The trouble with timelines

It was established that a detailed timeline can sometimes generate too many targets to process and may lead to expectations that they will all be sorted out.  Again, we know that you do not have to process absolutely every item on the trauma timeline.  One can be selective rather than exhaustive, bearing in mind the therapy goals and any time constraints on the number of sessions available etc.  One suggestion made in the first session, was to consider starting with a trauma in the present moment and then see what other traumas come up in the processing that may need attention.

But where does that leave the ‘10 worst traumas’ approach, or the ‘hunt for the touchstone memory’? Or should we in a time-limited frame opt to go with the client’s prioritisation of the worst trauma or where they feel it is best to start? Indeed, should the process be more client led? 

Resourcing for complex presentations

 Many believe that resourcing is essential for complex presentations, but does time-limited therapy demand compromise here? And what might that mean in practice?
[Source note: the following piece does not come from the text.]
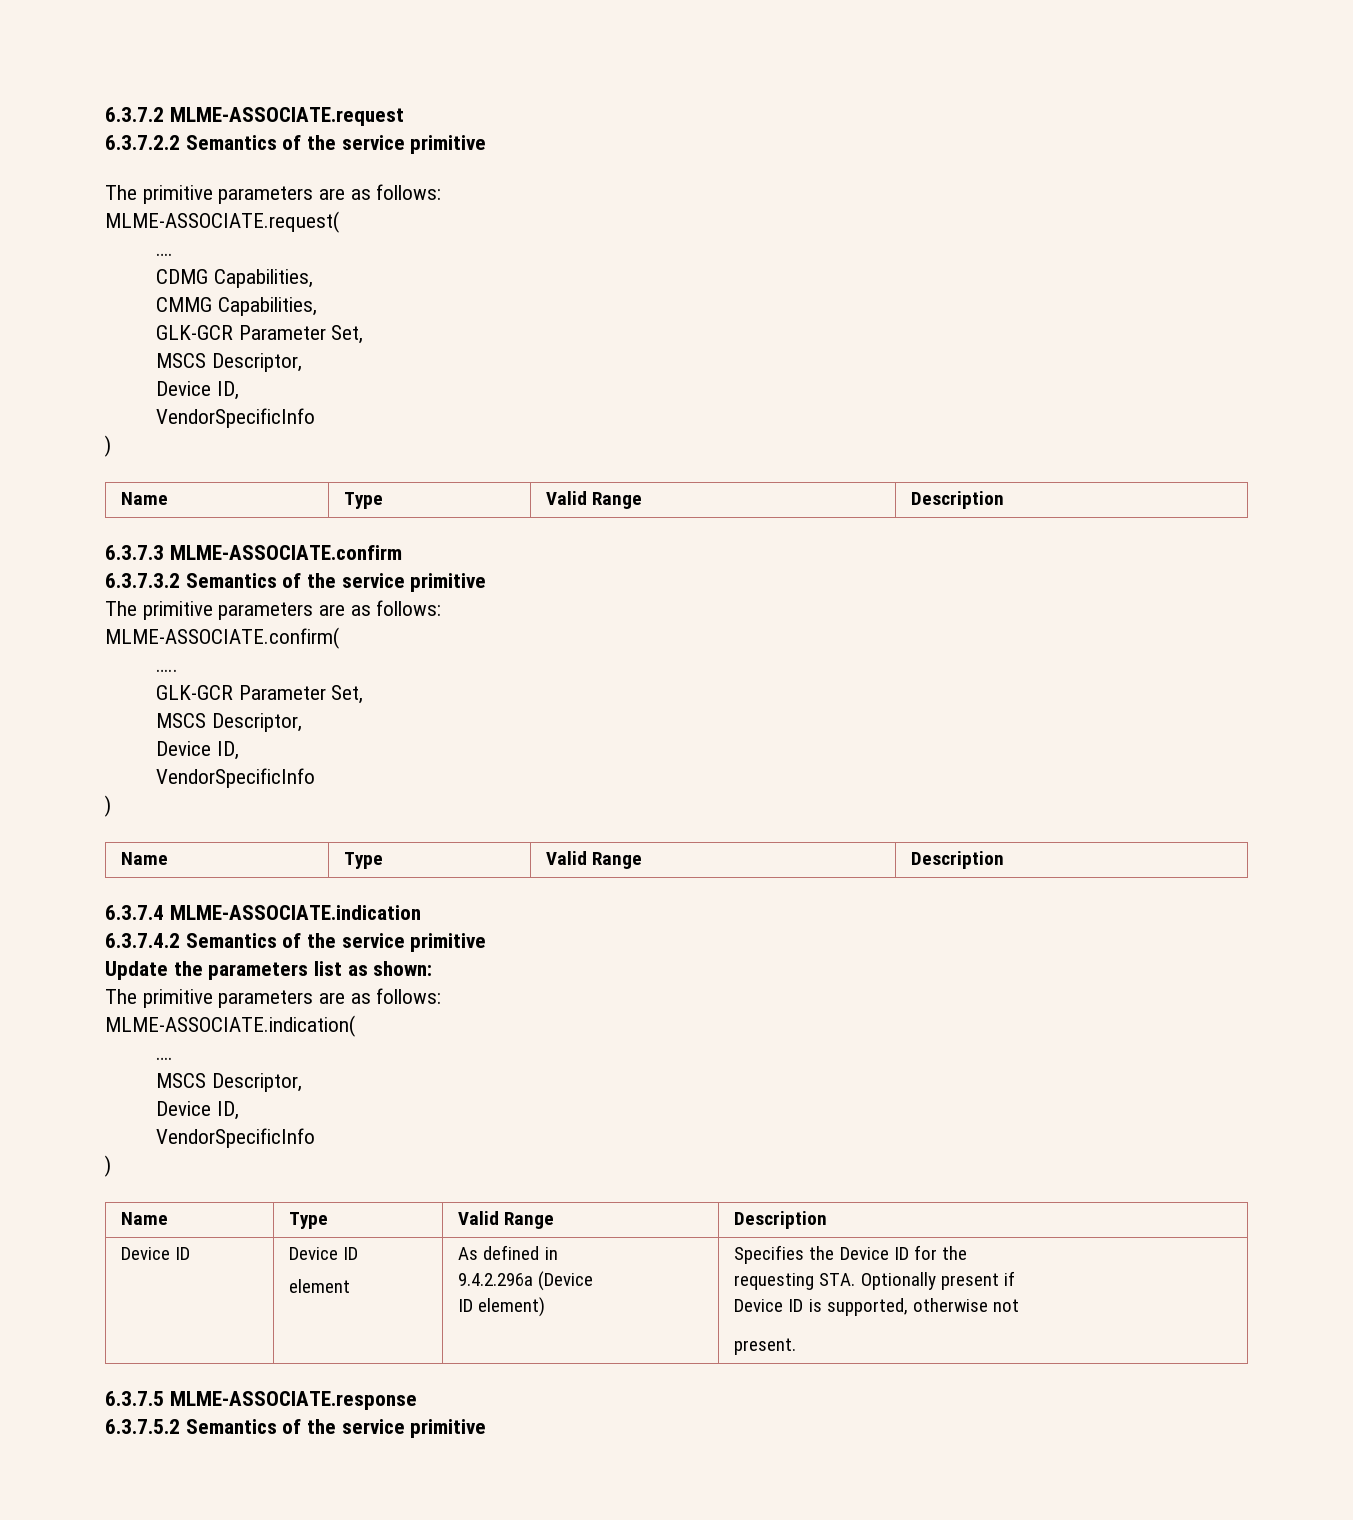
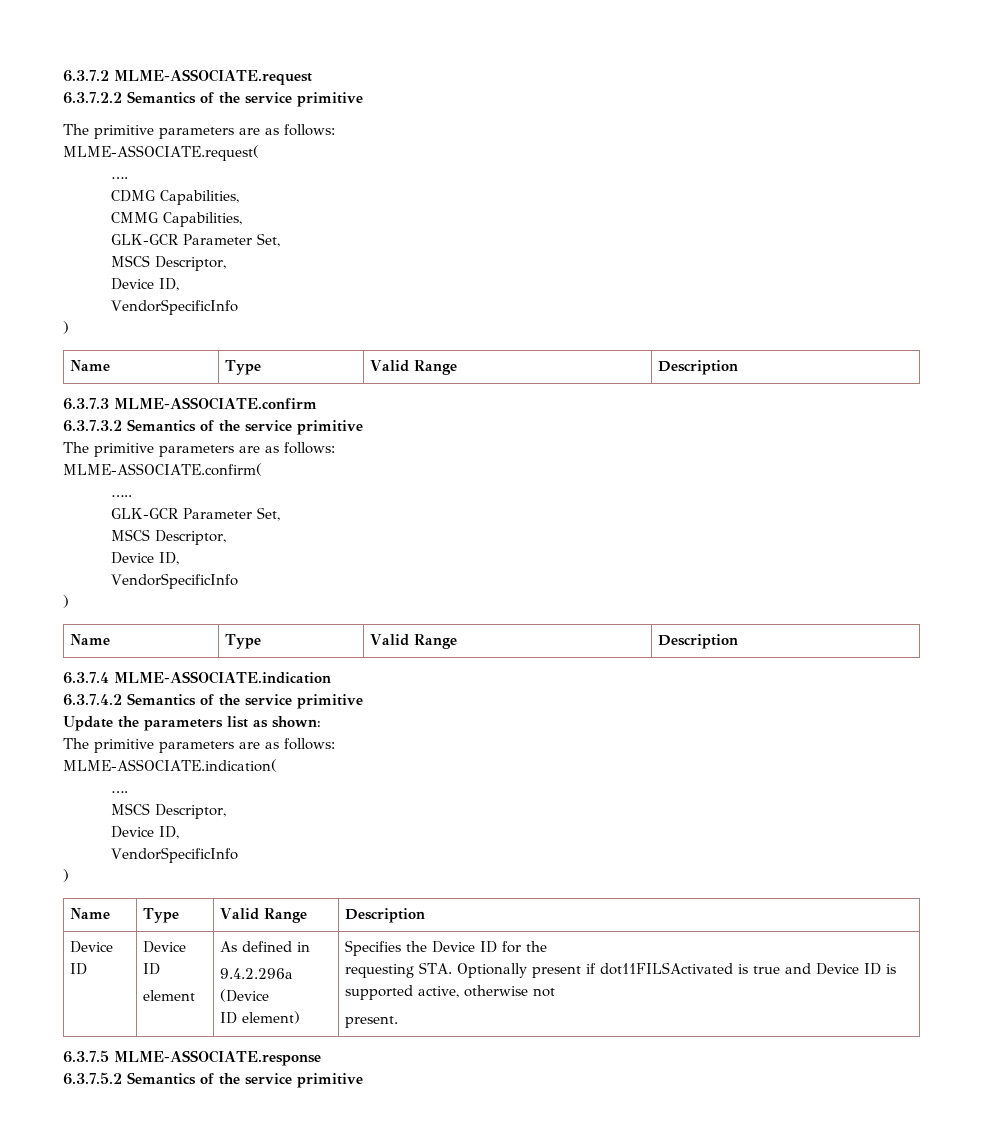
(1015, 1278) // -> [600,962,812,975] dot11FILSActivated is true and
[826,1298,908,1316] supported, -> [345,985,460,1000] supported active,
One suggestion was to use Parnell’s float back (or sometime called bridge back) to when the client first felt like that i.e.: the present activated emotion with the selected EMDR target; then input resource figures as per Laurell Parnell’s attachment model.  Parnell suggests a person (such as a guardian angel), an animal or magical power.  There are some EMDR practitioners developing the CRM (Comprehensive Resource Model) and use power animals from the Shamanic tradition. They return to target but bring the resource they identified for themselves in the past, into the present predicament / current target.  Philip Manfield’s book on dyadic resourcing was recommended, which included a ‘parts work’ approach allowing the client to revisit the past from an adult perspective to support their child who was in distress.  Start with building a ‘relational scaffolding’ and inviting all the parts in, providing a script for offering good parenting messages or affirmations with slow BLS throughout.

Managing expectations 

This applies to our clients’ expectations, the expectations of the agencies we work for and our own expectations. One participant shared a powerful metaphor she uses to describe the process to clients. She talks about ‘working with the cracks caused by the earthquake before getting to the big hole in order to be able to access it’ to help manage expectations.  Another participant talked about using ‘your future self’ as a resource and shared the research paper with the rest of the group.  Helping the client to focus on their preferred future – ‘what outcome do you want’ – remembering that it is rarely possible to work on everything the client brings – also helps to manage expectations . In the Assessment Phase the therapist can help the client to identify a target based on what the client wants to achieve in therapy, so that the work remains linked to ‘therapy goals’.

A free webinar is on the cards from the Association for early 2021. The Beds, Bucks and Herts Regional EMDR Group is developing a workshop on formulating,  tools and approaches to time-limited EMDR and is planned for 2021.

What now?

Our group is now called the EMDR Online Practitioner Forum (thanks to Ruth Armstrong in Australia who coined this).  We have had three collaborative peer-to-peer discussions to date and have agreed and planned to do these every six weeks on a Saturday morning for two hours going forward. They are very much inclusive groups, peer-informed with a collegiate approach and all levels of experience are welcome. You don’t need to ‘book’ on either.  A link to the Zoom call will be sent out a couple of days before to the Jiscmail email, Mark Brayne’s Attachment Informed Google group and Dianne Mee’s Facebook group so you can decide nearer the time.  The group happened quite accidentally but the coming together of each and every one of you so far has proved to be a really key piece of support of not only each other but also of EMDR as a credible and powerful tool for change, healing and recovery.   

Lisa Haydon is an Integrative Psychotherapist and EMDR therapist. She co-ordinates the SIG on time-limited online EMDR therapy.